Cuando subía corriendo las escaleras, oí a Greg hablando de nuevo a su magnetófono.
—Matt ha sido castigado. ¿Su crimen? Ser un raro.
Di un portazo, enterré la cabeza en la almohada y grité.
Me pasé el resto del tiempo hasta la hora de dormir en mi cuarto.
—¡No es justo! —musité—. Pam y Greg consiguen siempre lo que quieren, ¡y a mí me castigan!
«Nadie usa la habitación de invitados —pensé—. Me da igual lo que diga mamá. Voy a dormir allí a partir de ahora.»

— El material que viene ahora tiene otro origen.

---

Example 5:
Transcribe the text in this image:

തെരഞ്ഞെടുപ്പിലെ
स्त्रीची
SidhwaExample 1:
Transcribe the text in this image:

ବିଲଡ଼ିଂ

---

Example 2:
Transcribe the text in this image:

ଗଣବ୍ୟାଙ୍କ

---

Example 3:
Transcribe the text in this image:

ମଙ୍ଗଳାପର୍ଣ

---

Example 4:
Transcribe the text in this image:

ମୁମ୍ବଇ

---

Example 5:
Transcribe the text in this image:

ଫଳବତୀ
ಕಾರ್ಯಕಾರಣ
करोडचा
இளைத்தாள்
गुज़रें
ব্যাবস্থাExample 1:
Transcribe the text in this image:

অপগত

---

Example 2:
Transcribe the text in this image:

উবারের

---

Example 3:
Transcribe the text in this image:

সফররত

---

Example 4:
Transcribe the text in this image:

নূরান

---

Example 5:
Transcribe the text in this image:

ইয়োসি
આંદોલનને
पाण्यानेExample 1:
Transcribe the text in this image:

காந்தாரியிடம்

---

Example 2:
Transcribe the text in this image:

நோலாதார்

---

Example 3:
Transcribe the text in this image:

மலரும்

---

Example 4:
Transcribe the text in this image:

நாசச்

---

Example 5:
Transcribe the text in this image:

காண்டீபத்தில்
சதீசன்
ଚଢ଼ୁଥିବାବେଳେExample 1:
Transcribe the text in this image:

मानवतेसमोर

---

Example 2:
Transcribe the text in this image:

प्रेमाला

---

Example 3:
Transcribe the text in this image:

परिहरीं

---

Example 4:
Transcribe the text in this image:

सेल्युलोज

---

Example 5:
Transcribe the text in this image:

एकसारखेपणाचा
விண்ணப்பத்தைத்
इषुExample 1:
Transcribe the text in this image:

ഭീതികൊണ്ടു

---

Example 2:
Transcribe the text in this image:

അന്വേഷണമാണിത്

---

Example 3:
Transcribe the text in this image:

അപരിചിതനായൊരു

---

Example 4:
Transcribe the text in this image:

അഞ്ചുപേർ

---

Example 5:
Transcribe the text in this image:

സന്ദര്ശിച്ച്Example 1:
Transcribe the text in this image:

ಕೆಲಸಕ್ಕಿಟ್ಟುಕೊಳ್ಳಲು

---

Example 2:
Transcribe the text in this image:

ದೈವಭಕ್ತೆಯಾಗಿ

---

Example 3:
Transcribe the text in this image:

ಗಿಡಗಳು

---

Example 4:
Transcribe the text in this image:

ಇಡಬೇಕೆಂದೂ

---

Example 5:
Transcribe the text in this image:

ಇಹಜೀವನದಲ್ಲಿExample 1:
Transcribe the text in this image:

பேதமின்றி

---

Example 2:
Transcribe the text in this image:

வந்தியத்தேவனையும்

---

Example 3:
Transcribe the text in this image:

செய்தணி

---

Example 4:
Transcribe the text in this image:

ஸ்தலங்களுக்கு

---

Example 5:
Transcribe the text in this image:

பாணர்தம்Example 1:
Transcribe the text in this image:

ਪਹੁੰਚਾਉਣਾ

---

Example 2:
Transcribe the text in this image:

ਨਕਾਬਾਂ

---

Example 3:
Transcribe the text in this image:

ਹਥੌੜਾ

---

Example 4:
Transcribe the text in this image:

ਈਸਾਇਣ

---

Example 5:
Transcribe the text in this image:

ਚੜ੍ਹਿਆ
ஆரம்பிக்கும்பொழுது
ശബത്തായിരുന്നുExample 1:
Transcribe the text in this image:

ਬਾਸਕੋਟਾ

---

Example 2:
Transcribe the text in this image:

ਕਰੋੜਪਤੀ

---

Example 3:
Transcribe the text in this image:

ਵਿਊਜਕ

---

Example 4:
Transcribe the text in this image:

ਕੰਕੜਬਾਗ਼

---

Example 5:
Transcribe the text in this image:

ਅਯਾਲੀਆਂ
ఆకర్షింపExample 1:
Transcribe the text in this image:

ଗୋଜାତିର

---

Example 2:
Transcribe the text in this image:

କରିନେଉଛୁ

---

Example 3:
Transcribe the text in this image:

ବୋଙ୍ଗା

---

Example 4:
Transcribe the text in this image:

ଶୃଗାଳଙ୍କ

Mamá se fue a su trabajo nocturno. Esperé hasta que Pam y Greg apagaron las luces y se metieron en sus habitaciones. Luego salí de mi cuarto a hurtadillas y me metí en la habitación de invitados. Dormiría allí y nada me detendría. No me parecía que fuera nada del otro mundo. ¿Qué era lo peor que podía pasar? ¿Que mamá se enfadara conmigo? Bueno, ¿y qué?
No tenía la menor idea de que, al despertar por la mañana, mi vida sería un completo desastre.